Yıllar yılı Türkiye’nin “önemsizliğini” milletin bilinçaltına kazımaya uğraşan eski amiral gemisi kaptanlarının kulakları çınlasın.
İşte tam bu dönemde yapılan “görevlendirme” ile İngiltere’nin yeni Başbakanı yapıldı Boris Johnson.
SARIOĞLANGİLLER’DEN BORİS
İngiltere Başbakanı olmasının ardından Türk/Osmanlı kökenleri, soyağacı, atadan dededen vatan haini olup olmadığı benzeri tartışmalar yeniden alevlendi medyamızda. Çankırı’nın Orta ilçesine bağlı Kalfat köyündeki vatandaşlar, Johnson’un sülalesinin bölgede “Sarıoğlangiller” olarak adlandırıldığını söylediler.
MAZAL TOV BORİS
İsrail Başbakanı Netanyahu twitter mesajı ile “Kudüs’ten en derin sevgilerini” Boris Johnson’a gönderirken İsrail Dışişleri Bakanı Yisrael Katz ise doğrudan İbranice “Mazal Tov” mesajı göndermeyi uygun buldu.
“Mazal Tov” bir Yahudinin diğer bir Yahudiyi tebrik etme, şans dileme cümlesidir. Katz’ın niye doğrudan İbranice mesaj gönderdiğini anlamak için İngiltere’nin yeni Başbakanı Johnson’ın kim olduğuna dikkatlice bakmak gerekmektedir.

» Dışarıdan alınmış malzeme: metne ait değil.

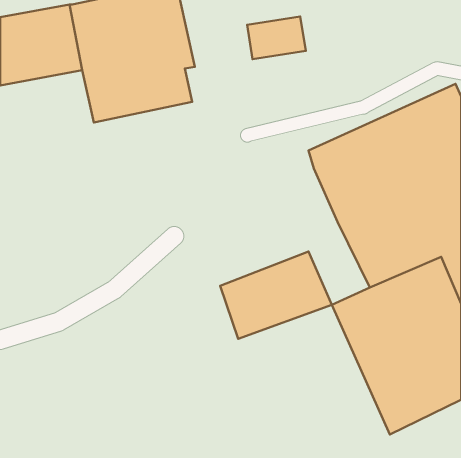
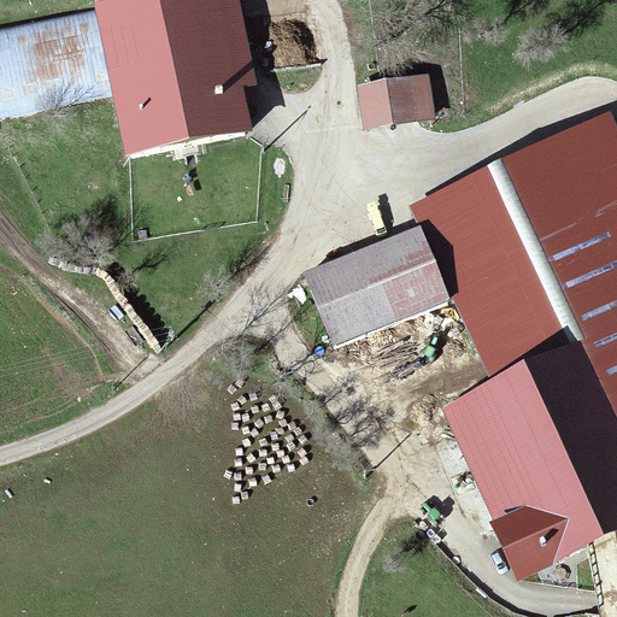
building: [247,17,306,59] -> [358,74,436,130]
building: [220,252,332,339] -> [301,225,451,342]

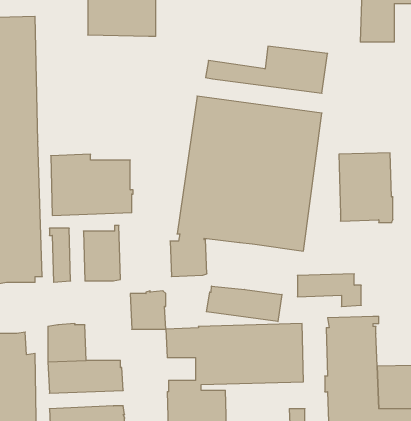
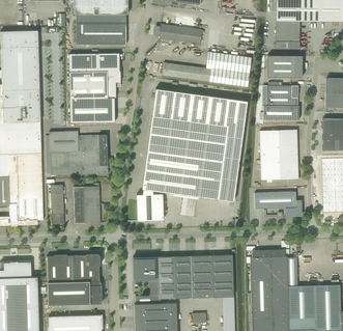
building: none -> [159,24,201,44]
building: none -> [69,53,120,122]
building: none -> [267,55,302,77]
building: none -> [263,85,298,119]
building: [297,274,361,307] -> [254,192,301,216]
building: [206,286,282,322] -> none
building: [130,291,166,329] -> [74,253,99,281]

Bunun için samimi yorumlarına güvendiğimiz Amerikan Dışişleri Bakanlığı emeklisi ve yazar/romancı Dr. Steve Pieczenik’ten özet tercüme yapalım:
“Bizim (Amerika) istihbarat ajanı devşirdiğimiz Dünya Bankasında çalışan bir babanın oğlu olan Johnson ilk bakışta ilginç bir karakterdir. Yazar, romancı, gazeteci, Londra belediye başkanı, Dışişleri Bakanlığı olması dikkat çekici olsa da benim için en önemli konu patolojik bir yalancı olmasıdır.

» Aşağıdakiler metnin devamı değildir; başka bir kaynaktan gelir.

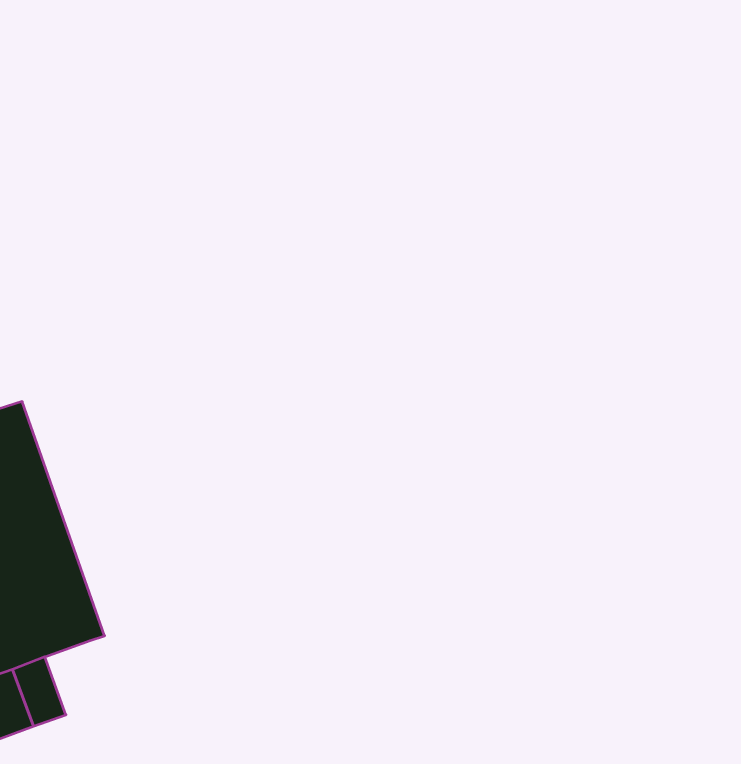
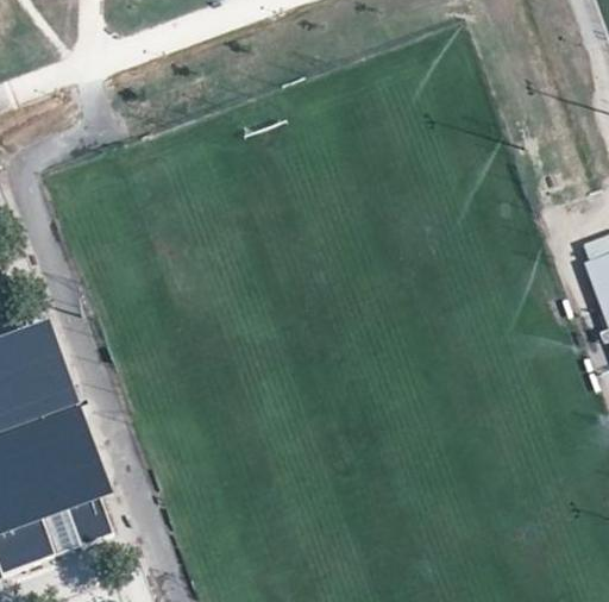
building: none -> [63,493,112,547]

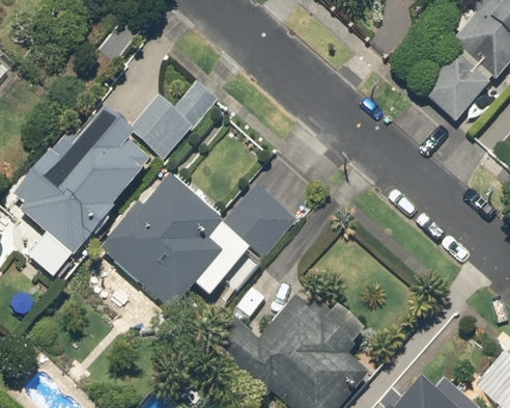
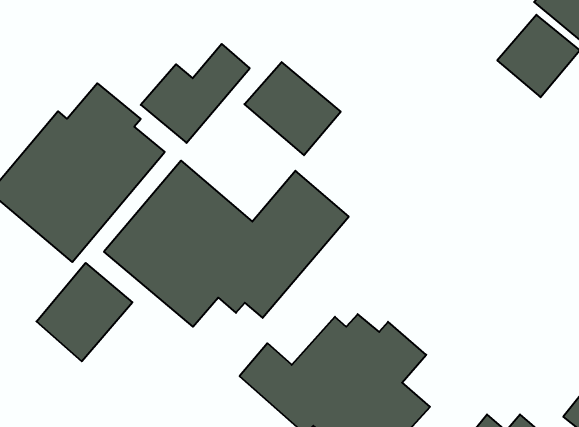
building: none -> [244,62,341,155]
building: none -> [36,263,132,361]

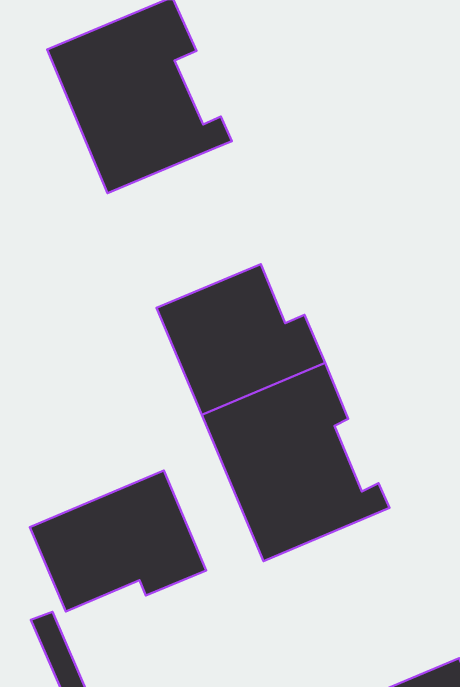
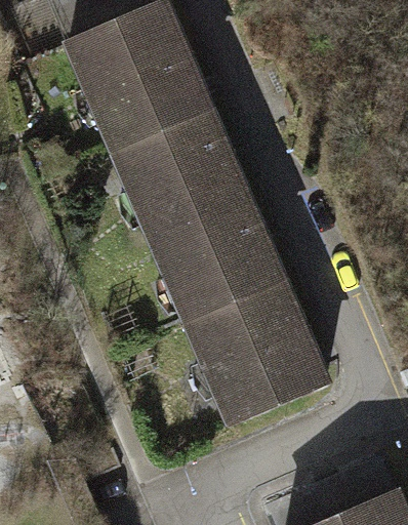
building: none -> [116,113,246,233]
building: [30,470,206,611] -> none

Birinci olarak İngiltere’de değil New York’ta doğduğu konusunu hiç konuşmaz.
İkincisi Boris Johnson’ın annesinin asıl adı Lowe’dur ve Litvanyalı Ortodoks bir Rabbinin torunudur. Gazetelerin hiç yazmadığı ve Johnson’ın kaçamak cevaplar verdiği konu ise Yahudi olarak büyütülmesidir. Bu konuda benim bir sorunum olmamakla birlikte istihbarat raporlarımız 1984 yılında kibbutz’da (İsrail’de ortaklaşa kullanılan yerleşim bölgelerine verilen isim) çok uzun bir süre kaldığıdır.
Dolayısıyla Johnson’ın sadakatinin İngiltere’ye mi, Amerika’ya mı yoksa İsrail’e mi olduğunu bilemiyorum.

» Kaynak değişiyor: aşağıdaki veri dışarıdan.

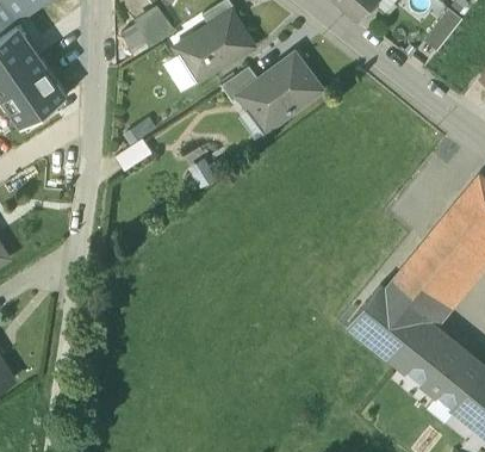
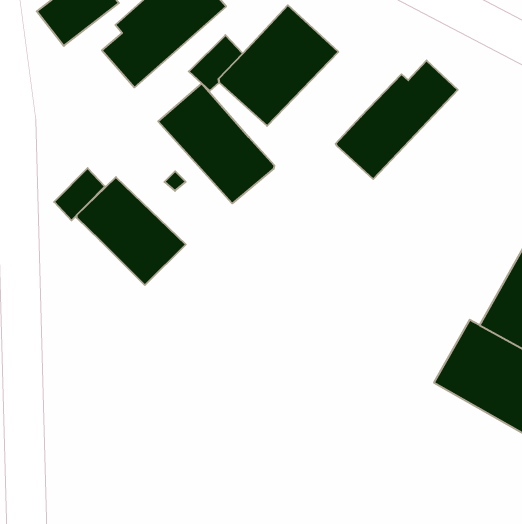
building: none -> [158,84,274,203]
building: none -> [336,60,458,179]
building: none -> [77,177,186,285]

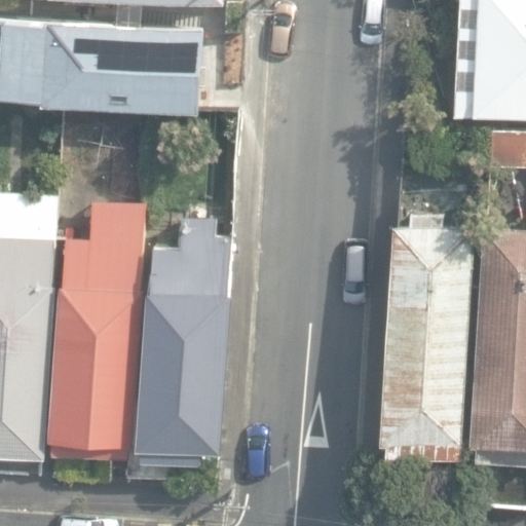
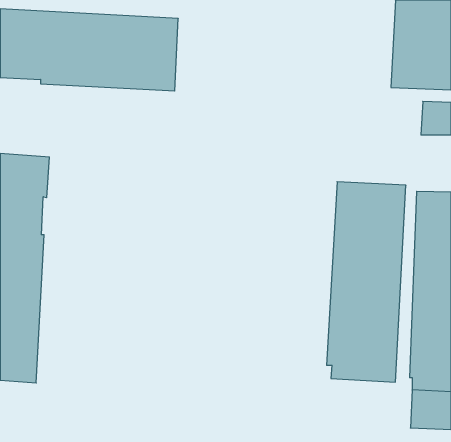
building: [49,198,140,459] -> none
building: [142,222,236,471] -> none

Boris Johnson’ın Mossad (İsrail Gizli Servisi) ile ilişkiye girdiğinden hiç şüphem yok. 1984’de kibbutza özellikle İsrail dışından geldiyseniz sizi mutlaka ajan olarak kullanacaklardır. Johnson’ın hayatının bu bölümü ile ilgili hiçbir yerde en ufak bir bilgi bulamadığım için istihbarat raporlarına bakmak zorunda kalmıştım.”
Konu uzun ama ana fikir olarak bunları söylüyor Dr. Pieczenik ve “birçok (değişik) şeyi yapmak isteyip hiçbirini düzgün yapamayan bir sosyopat” olarak tanımlıyor İngiltere’nin yeni Başbakanını.
Dr. Pieczenik’in, “Johnson’ın sadakatinin İngiltere’ye mi, Amerika’ya mı yoksa İsrail’e mi olduğu konusunu bilemiyorum” cümlesine “Sarıoğlangil” kökenleri dolayısıyla Türkiye’yi ekleyelim.
Elimiz de ne var?
Brexit kararı sonrası herkesle raks eden İngiltere’nin başına geçmiş bir başbakan var ve sadakatinin kime karşı olduğu sorgulanıyor.
Şimdi siz “küresel politikalara etki eden dört ülkeyi bir kişide harmanlayabilen” İngiliz oyun teorisyenlerine şapka çıkarmazsınız da ne yaparsınız?